Сейчас, когда он не прикрывался газетой, я разглядела его получше. Интересный мужчина, высокий, даже можно сказать стройный для его возраста, с ежиком темных, кое-где тронутых сединой волос и с голубыми глазами. Он смотрел на меня дольше, чем того требовали приличия, и я тоже не сразу отвела взгляд.
– Аделаида Леонидовна – очень интересная собеседница, – произнесла я, чтобы прервать затянувшееся молчание.
– Вы так считаете? – хмыкнул Хмельницкий. – Ада слышит только себя, до других ей дела нет. Когда я читаю лекцию, то всегда делаю паузы, чтобы дать студентам подумать о сказанном. Еще важно задавать вопросы слушателям, чтобы их внимание не рассеивалось, постоянно вовлекать в обсуждение того, о чем идет речь. Такого рода интерактив очень эффективен, могу вас заверить. Во-первых, он позволяет мне сразу вычислить тех, кому моя лекция до лампочки, а во-вторых, побуждает заинтересованную аудиторию к осмыслению услышанного.
– Вы преподаватель? – спросила я.
– Да, преподаю в университете философию.
– Учите студентов смыслу жизни? – улыбнулась я.
– Не совсем так, – мягко возразил Хмельницкий. – Вы, наверное, имеете в виду экзистенциализм? Извольте! Экзистенциальная философия, – воодушевляясь, начал он хорошо поставленным лекторским голосом, – зародилась в рамках направления, которое в основу своего анализа поставило проблему существования человека. К этому направлению, помимо экзистенциализма, относятся персонализм и философская антропология. Экзистенциализм берет свое начало в работах Кьеркегора, идеи которого развили Карл Ясперс и Лев Шестов. После Первой мировой войны экзистенциализм получил широкое распространение в Германии и во Франции.
Кажется, я попала из огня да в полымя! Еще неизвестно, кто болтливее, – Аделаида Львовна или ее супруг.

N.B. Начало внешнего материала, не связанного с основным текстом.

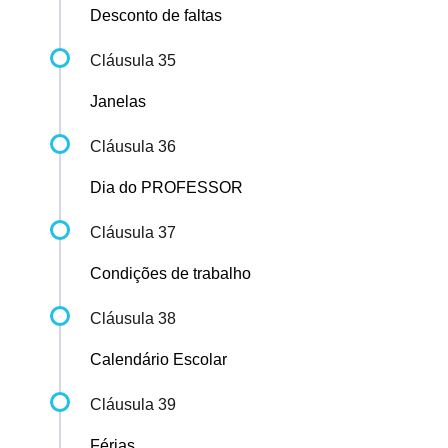
Desconto de faltas
Cláusula 35
Janelas
Cláusula 36
Dia do PROFESSOR
Cláusula 37
Condições de trabalho
Cláusula 38
Calendário Escolar
Cláusula 39
Férias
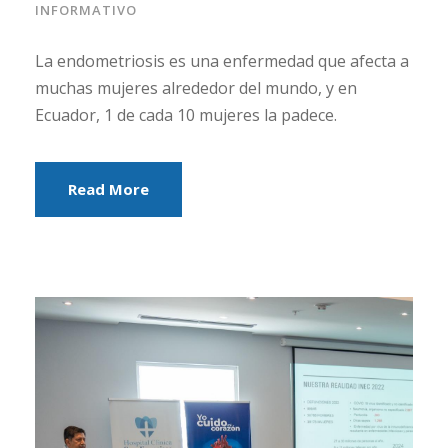
INFORMATIVO
La endometriosis es una enfermedad que afecta a
muchas mujeres alrededor del mundo, y en
Ecuador, 1 de cada 10 mujeres la padece.
Read More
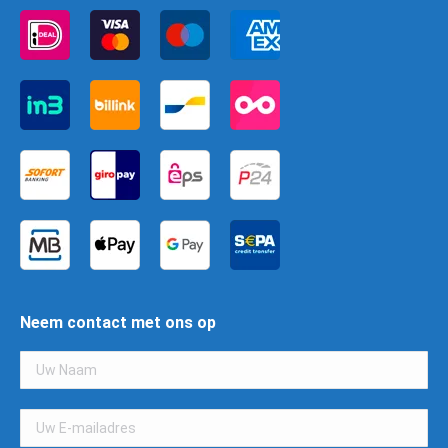
Neem contact met ons op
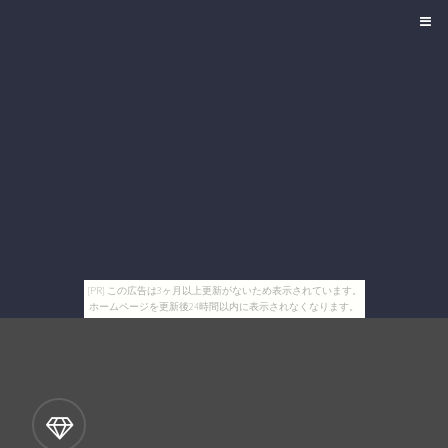
[PR] この広告は3ヶ月以上更新がないため表示されています。
ホームページを更新後24時間以内に表示されなくなります。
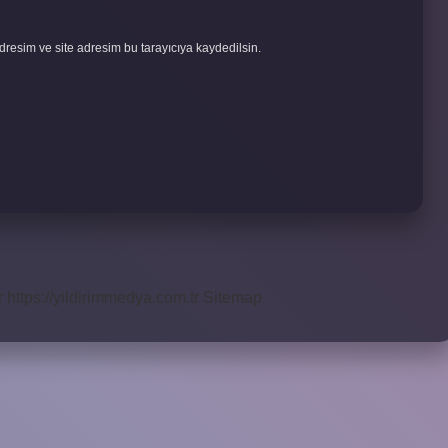
resim ve site adresim bu tarayıcıya kaydedilsin.
r
https://yildirimmedya.com.tr
Sitemap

Вон как чешет философскими терминами…
– Среди множества проблем, которыми занимается экзистенциальная философия, можно выделить наиболее актуальные: существование человека и его сущность, бытие человека и бытие мира, отчуждение человека от общества. А какова, на ваш взгляд, Татьяна, основная проблема экзистенциальной философии?
– Ну… – замялась я, – наверное, отчуждение человека от общества?
– Совершенно правильно мыслите! – похвалил меня Хмельницкий. – Центральная проблема, на которой сосредотачивают свое внимание наиболее крупные экзистенциалисты, – это проблема отчуждения человека от общества. Отчуждение – это социальный процесс, в результате которого человек и общество становятся противоположны, даже враждебны друг другу. Эту проблему исследовал еще Карл Маркс. Но он изучал эту проблему применительно к капиталистическому обществу XIX века. А на каких позициях стоят современные философы?
Тут Хмельницкий сделал паузу, во время которой мне полагалось осмыслить услышанное, и, не дождавшись моего ответа (ибо институтский курс философии я успела изрядно подзабыть за ненадобностью), сам же ответил на свой вопрос:
– Философы-экзистенциалисты рассматривают отчуждение как общую характеристику жизни человека в обществе. Они считают, что философия обязана помочь человеку найти смысл своей жизни в самых трагических ситуациях. Возьмем Карла Ясперса. Он опубликовал цикл работ, посвященных проблеме атомной войны и будущего человечества. Перед философией нашей эпохи Ясперс поставил весьма ответственную задачу: убедить человечество, партии, отдельных индивидов в том, что необходимо использовать высшие возможности человеческого бытия в борьбе с охватившим людей отчаянием.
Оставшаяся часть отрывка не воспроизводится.